Pracujemy 173 dni w roku, aby opłacić wydatki rządu

Pobieranie danych ...
2010-06-24 Bankier.pl

Już po raz siedemnasty Centrum im. Adama Smitha ogłosiło Dzień Wolności Podatkowej. W tym roku był on obchodzony 23 czerwca.

Data ta wynika z udziału sektora wydatków publicznych w Produkcie Krajowym Brutto (PKB). Wyniesie on w bieżącym roku ok. 47,5 proc., a więc będzie najwyższy od czterech lat! Oznacza to, że obywatele pracują prawie połowę roku, czyli ponad 173 dni na wydatki zaplanowane przez rząd – podaje Centrum im. Adama Smitha.

Rząd systematycznie zwiększa zadłużenie zaciągając coraz to nowe zobowiązania. Z tego też powodu od dwóch lat można zaobserwować wzrost faktycznego opodatkowania obywateli. Zwiększenie długu publicznego spowodowało, że w tym roku o 5 dni więcej będziemy pracować, żeby pokryć zaciągnięte prze rząd zobowiązania.
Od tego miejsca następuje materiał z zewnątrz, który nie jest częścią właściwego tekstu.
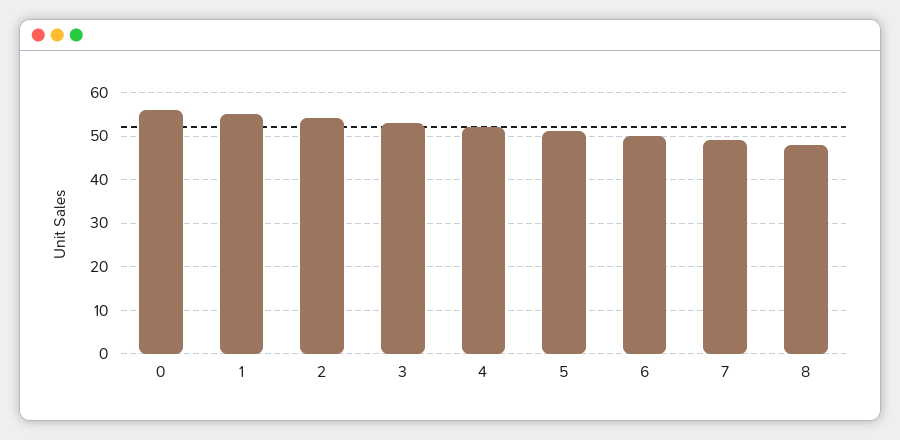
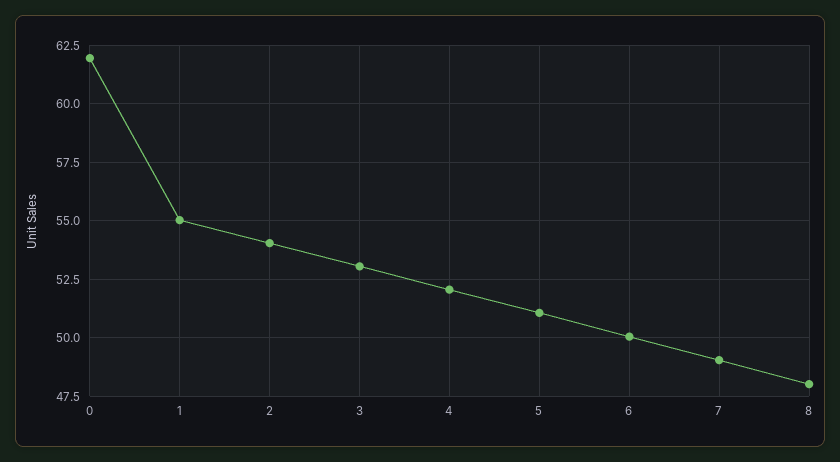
  {
-   "0": 56,
+   "0": 62,
    "1": 55,
    "2": 54,
    "3": 53,
    "4": 52,
    "5": 51,
    "6": 50,
    "7": 49,
    "8": 48
  }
Głównym wydatkiem sektora finansów publicznych są renty i emerytury. Ich udział procentowy w wydatkach publicznych co prawda zmalał, jednak dynamika wzrostu tych wydatków jest wyższa niż dynamika PKB. Istotnym elementem wydatków publicznych jest obsługa zadłużenia publicznego. W związku z zadłużeniem rządu ponosimy rocznie koszt w wysokości 35 mld PLN, a więc każdy obywatel pracuje prawie dziesięć dni rocznie na obsługę długów, które będą musiały zapłacić jego dzieci. Także i w tej kategorii zanotowaliśmy istotny wzrost kosztów, wynoszący 6,5 proc. w ostatnim roku – dodaje Centrum im. Adama Smitha.
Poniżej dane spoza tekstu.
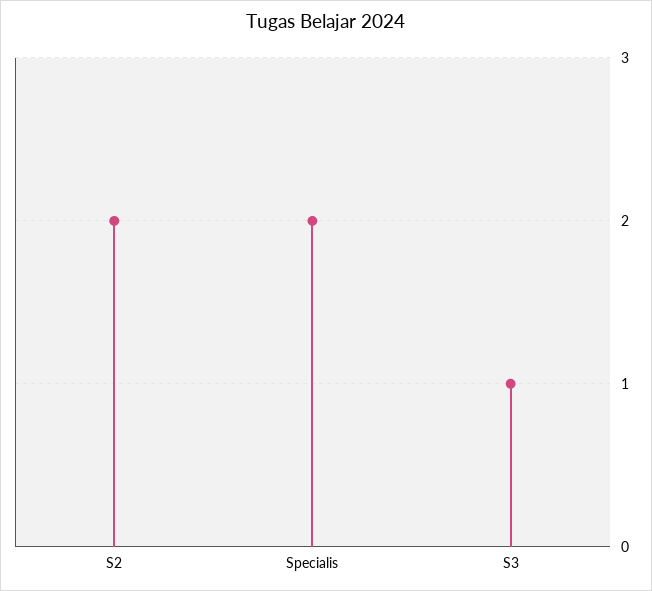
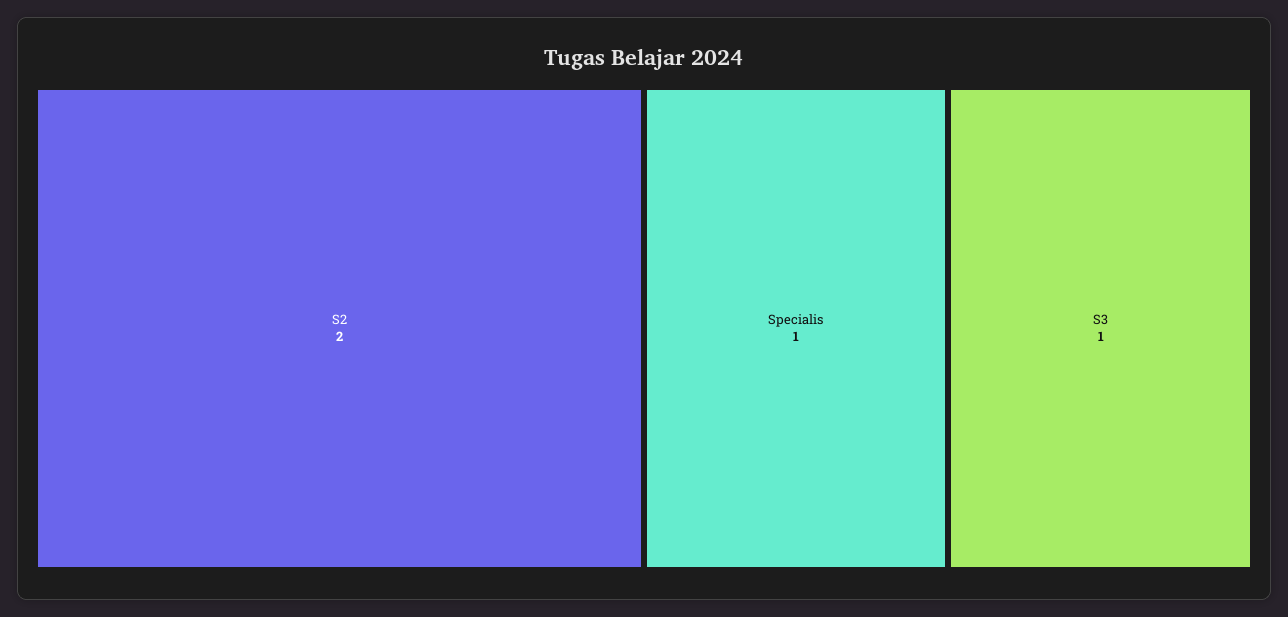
  {
    "S2": 2,
-   "Specialis": 2,
+   "Specialis": 1,
    "S3": 1
  }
Ile pracujemy na urzędników

Źródło: Centrum im. Adama Smitha

Dłużej pracujemy także na pensje dla urzędników. Każdy z nas 3 godziny rocznie pracuje na to, aby można było wypłacić im wynagrodzenia. Jak podaje Centrum im. Adama Smitha pensje w samych tylko jednostkach budżetowych pochłoną w 2010 roku o ponad 3,5 proc. więcej środków niż w 2009 roku.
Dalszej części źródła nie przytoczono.